Waitlisted - Is there a more obnoxious word to lay on the dreams of a sparkling and smart college hopeful? Sure, rejected is worse, and denied but nice try is also tough to swallow. Harvard rejects 33,000 applicants each year – it has a 6 percent acceptance rate – which means at $100 an application, the admissions office clears $3.3 million a year shattering dreams of smart people. If you think that sounds like fun, you may have your own issues. Taking all that into account, Harvard fields good football and basketball teams, so, once again, perhaps sports matters more than it should, but it remains a major factor in the admissions office.

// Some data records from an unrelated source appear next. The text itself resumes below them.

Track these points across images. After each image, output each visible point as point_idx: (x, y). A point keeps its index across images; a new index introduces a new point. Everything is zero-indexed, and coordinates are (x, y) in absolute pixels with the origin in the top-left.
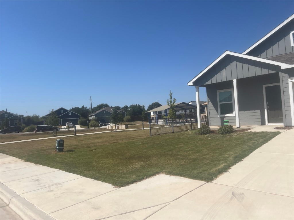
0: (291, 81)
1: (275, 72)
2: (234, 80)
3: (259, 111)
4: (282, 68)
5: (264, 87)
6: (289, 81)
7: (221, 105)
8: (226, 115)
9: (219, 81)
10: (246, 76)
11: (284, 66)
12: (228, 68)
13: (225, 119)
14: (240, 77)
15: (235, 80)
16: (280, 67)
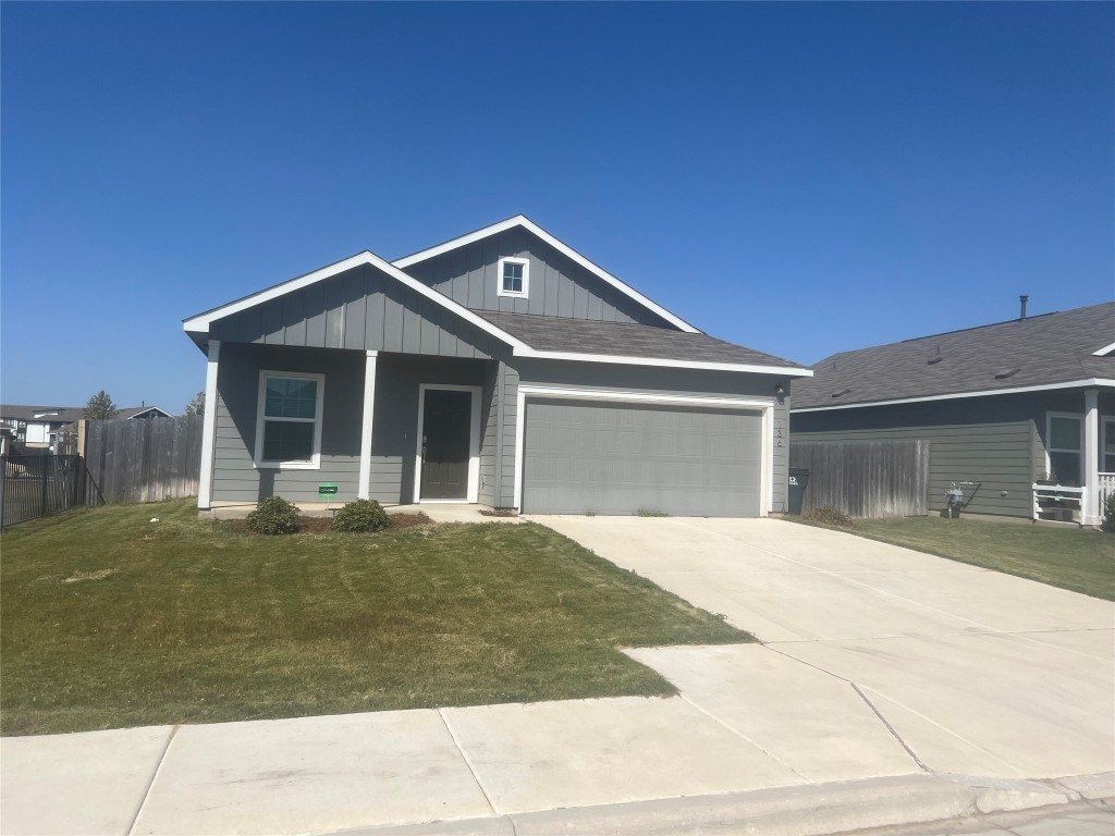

Beach to Broad Street - Annie Judge, who tore it up at Cape starting four years in field hockey and lacrosse, is nestled in at Temple University, keeping the road open from Kings Highway to North Broad Street. Annie Frederick, Taylor Gooch and Lizzie Frederick all landed at Temple to play lacrosse, while Annie Judge becomes the Owls’ first field hockey player from Cape. Kat Judge is just across town at Penn working on a master’s degree in social work. The Owls’ first two games are in California – Aug. 24 at UC Davis and Aug. 26 at Pacific. Temple also plays at Liberty, where Darby Brennan of Milford is a freshman, and Drexel, where junior Tess Bernheimer (Cape) is excelling on the field and in the classroom. Tess has started all 38 games since arriving at Drexel.   

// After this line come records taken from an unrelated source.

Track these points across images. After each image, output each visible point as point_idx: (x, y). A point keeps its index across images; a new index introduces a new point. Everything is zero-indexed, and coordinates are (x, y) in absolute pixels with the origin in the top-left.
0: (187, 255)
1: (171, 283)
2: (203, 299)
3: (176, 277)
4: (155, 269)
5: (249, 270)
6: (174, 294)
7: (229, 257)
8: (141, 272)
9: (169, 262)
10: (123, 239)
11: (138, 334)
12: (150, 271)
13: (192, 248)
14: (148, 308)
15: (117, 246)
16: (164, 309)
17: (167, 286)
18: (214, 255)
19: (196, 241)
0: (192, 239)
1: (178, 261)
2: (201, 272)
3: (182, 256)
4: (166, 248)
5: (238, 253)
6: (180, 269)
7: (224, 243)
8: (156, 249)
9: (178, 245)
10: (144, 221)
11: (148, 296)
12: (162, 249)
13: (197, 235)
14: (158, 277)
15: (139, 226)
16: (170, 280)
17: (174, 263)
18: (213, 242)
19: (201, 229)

Simply red - The newly resurfaced and relined Cape track is down, and it is first-class awesome, just like the high school building, which is about to get 16 classrooms bigger. Track was six lanes and black when it was built in 1975, later resurfaced blue and no red. There is no room to expand to eight lanes, and red is the most common color for tracks around the world and it just holds up the best, which is why there’s no blue dirt. The track upgrade costs $350K, and if you’re worried about your tax dollars, first you have to own real estate, then calculate the percentage of your tax payment toward this project, and it is chump change. A citizen from out of town asked me: “Did Cape Gazette customers balk when the price of the paper went from 50 cents to a dollar?” I told him, “I hope no one who reads my column makes a 50-cent decision on the worth of my writing.”

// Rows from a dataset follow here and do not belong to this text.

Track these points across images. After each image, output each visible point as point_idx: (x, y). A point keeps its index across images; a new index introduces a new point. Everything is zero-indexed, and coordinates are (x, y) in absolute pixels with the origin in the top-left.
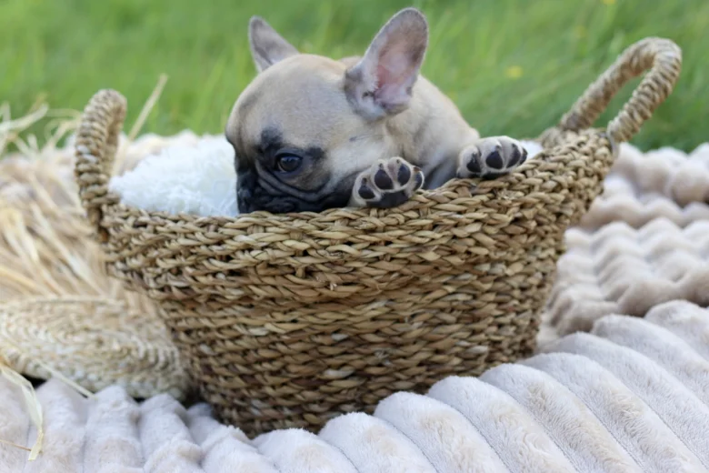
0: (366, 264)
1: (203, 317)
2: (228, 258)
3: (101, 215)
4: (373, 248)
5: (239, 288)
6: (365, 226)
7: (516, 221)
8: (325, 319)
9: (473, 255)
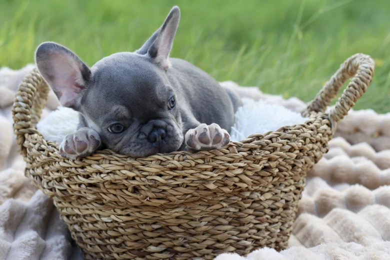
0: (171, 188)
1: (75, 208)
2: (88, 177)
3: (24, 139)
4: (176, 179)
5: (94, 194)
6: (170, 166)
7: (265, 168)
8: (146, 216)
9: (238, 187)
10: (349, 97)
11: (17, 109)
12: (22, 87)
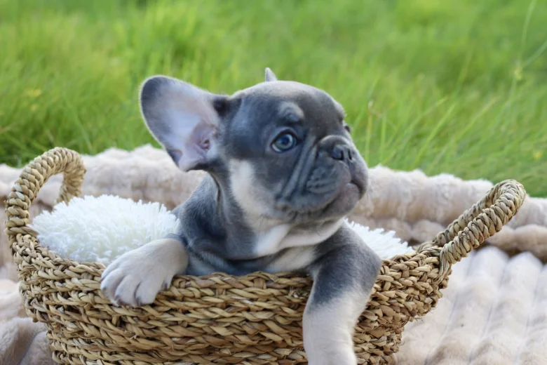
2: (66, 295)
4: (173, 313)
5: (73, 322)
9: (267, 339)
10: (473, 232)
12: (25, 173)
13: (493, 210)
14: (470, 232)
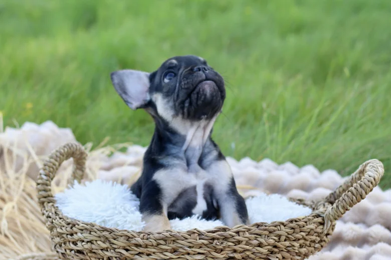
2: (75, 243)
4: (141, 255)
7: (230, 259)
11: (39, 181)
13: (358, 186)
14: (343, 201)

Snippets - I’m a newspaper guy. I’ve been hanging around them since I was 14. I have way-back relatives I’ve never met who wrote for The New York Times, while another owned a small-town newspaper. I always told my students, “I’m a newspaperman on loan to the education system. I’m just a different cat.” Flowing sports into politics or reversing it, politics into sports, is going to agitate the stay-in-your-lane crowd who get to criticize everyone. I like what Shannon Sharpe said speaking about political activism as it relates to Michael Jordan. “Mike wants to swim without getting wet,” Sharpe said, to which I reply, “Go on now, git!”